また、平成26年7月に策定された「新下水道ビジョン」では、再生水や下水汚泥、下水熱などの資源・エネルギーを活用し、地域の水・資源・エネルギーの供給拠点として持続可能な社会の実現に貢献することを目指しています。

図1 下水温度と外気温の関係

図2 下水道資源の年間ポテンシャル量と有効利用割合
2.目的
本研究では地方都市の主産業である農業の熱需要に着目し、下水熱の利用手段として植物栽培の環境構築に用いることで新たな下水熱の利用方法を提案し、下水熱のさらなる導入拡大を目指すことを目的としています。
3.実験方法
本実験は、下水熱回収設備、バイオガス発電機、容積600 m3の2棟のビニールハウス、気体分離膜設備、そして施設内のデータを監視・管理できる制御室で構成されています(図3)。下水熱の回収は日平均流入量22000 m3の塩素混和池内に20 kWの熱交換器を設置し、60 kWのヒートポンプにより冷温水を生産しました。ヒートポンプに要する電力は処理場内の消化槽で発生したバイオガスをガス分離設備で分離し、純度98%以上のCO2は植物に供給することで光合成の促進、メタンは75 kWのバイオガス発電機で発電することで電力供給を行いました。
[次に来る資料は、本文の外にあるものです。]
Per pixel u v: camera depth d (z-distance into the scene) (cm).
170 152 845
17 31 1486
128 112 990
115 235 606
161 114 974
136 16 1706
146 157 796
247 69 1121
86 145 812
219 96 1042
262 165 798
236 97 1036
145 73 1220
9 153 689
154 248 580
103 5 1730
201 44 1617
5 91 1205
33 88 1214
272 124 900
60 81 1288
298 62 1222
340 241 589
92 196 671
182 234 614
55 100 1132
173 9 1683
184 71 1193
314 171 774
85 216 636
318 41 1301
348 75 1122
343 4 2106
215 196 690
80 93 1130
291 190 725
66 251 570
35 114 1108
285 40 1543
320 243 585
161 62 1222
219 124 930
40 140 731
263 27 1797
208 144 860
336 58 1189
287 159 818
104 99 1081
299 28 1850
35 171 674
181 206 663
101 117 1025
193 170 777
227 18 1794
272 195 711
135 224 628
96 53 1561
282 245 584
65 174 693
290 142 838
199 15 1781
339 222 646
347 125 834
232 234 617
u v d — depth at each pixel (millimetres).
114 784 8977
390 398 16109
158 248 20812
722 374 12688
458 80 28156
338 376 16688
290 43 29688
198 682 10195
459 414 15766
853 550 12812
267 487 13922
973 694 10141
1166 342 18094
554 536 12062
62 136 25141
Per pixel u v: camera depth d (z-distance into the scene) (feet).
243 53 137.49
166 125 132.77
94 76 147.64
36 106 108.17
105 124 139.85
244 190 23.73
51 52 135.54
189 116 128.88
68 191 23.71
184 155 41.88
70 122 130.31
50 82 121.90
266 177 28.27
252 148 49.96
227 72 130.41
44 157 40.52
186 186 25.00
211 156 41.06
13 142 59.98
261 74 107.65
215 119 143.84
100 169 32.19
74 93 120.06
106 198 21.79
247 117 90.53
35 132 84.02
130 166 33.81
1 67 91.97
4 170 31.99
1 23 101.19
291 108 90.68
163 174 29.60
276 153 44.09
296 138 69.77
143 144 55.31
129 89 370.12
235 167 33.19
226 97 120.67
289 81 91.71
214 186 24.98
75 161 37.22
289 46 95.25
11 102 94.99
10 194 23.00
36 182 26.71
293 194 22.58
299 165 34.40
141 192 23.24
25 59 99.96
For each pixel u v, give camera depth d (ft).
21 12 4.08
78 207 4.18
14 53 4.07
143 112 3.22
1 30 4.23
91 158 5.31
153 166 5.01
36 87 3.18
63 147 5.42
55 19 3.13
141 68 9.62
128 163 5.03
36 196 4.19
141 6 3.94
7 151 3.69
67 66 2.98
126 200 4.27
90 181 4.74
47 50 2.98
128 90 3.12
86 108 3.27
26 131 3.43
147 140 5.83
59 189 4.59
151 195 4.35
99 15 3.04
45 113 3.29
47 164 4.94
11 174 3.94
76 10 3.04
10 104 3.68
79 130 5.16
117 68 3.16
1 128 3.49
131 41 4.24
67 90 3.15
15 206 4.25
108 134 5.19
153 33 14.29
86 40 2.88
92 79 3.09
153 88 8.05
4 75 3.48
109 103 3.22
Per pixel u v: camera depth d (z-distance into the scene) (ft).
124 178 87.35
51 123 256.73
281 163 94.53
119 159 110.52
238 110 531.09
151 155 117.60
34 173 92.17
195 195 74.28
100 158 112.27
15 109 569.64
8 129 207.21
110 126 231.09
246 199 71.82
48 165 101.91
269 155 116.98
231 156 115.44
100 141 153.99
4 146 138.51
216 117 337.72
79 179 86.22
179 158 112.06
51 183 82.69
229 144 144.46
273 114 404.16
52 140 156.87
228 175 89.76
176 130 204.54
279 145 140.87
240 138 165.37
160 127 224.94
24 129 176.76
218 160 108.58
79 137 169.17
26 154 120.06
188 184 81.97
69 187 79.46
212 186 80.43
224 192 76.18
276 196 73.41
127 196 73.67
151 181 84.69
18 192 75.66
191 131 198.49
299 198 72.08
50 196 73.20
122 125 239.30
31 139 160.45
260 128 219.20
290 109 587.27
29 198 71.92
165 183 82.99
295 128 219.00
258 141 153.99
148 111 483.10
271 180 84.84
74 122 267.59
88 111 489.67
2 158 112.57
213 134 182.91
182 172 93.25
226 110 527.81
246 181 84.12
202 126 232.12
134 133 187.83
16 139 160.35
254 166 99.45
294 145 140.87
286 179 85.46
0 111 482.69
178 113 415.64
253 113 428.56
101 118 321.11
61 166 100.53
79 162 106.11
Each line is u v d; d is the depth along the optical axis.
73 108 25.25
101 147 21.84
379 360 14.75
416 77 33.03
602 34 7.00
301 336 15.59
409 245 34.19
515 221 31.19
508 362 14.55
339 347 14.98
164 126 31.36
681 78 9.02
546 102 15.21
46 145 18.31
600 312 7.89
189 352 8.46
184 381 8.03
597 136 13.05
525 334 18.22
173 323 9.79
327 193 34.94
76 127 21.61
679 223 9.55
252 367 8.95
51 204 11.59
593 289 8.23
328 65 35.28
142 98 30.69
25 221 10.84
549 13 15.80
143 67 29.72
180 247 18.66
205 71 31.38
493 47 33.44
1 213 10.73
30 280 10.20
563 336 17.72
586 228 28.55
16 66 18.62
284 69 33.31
栽培植物は冷熱利用ではわさび、温熱利用では観賞用水草の栽培を行いました。
わさび栽培はヒートポンプで生産された冷水と施肥をした水道水を50 kWの熱交換器で熱交換をして、循環利用することで冷涼な水を大量に使用するわさびを通常の栽培と比べ1/500以下の水量で栽培を行いました(図4)。
観賞用水草栽培は、栽培水に再生水を用いることで栽培の促進を図り、ヒートポンプで生産された温水をファンコイルと熱交換させることで栽培環境の構築を行いました。

図3 本実験設備の外 観図

図4 本設備での循環式わさび栽培の概要

4.結果
これまで本実験設備において、冷熱利用では、わさび、バイカモ、イチゴなどの植物を、温熱利用では、バジル、観賞用水草、バナナをはじめとした植物を栽培してきました(図5)。どの植物も通常 の電力や灯油ストーブを用いた場合と同程度の品質、収穫量であることを確認しました。下水熱の活用により、安定的な栽培かつ、省エネ、脱炭素化などの環境にも配慮した植物栽培が可能になると考えられます。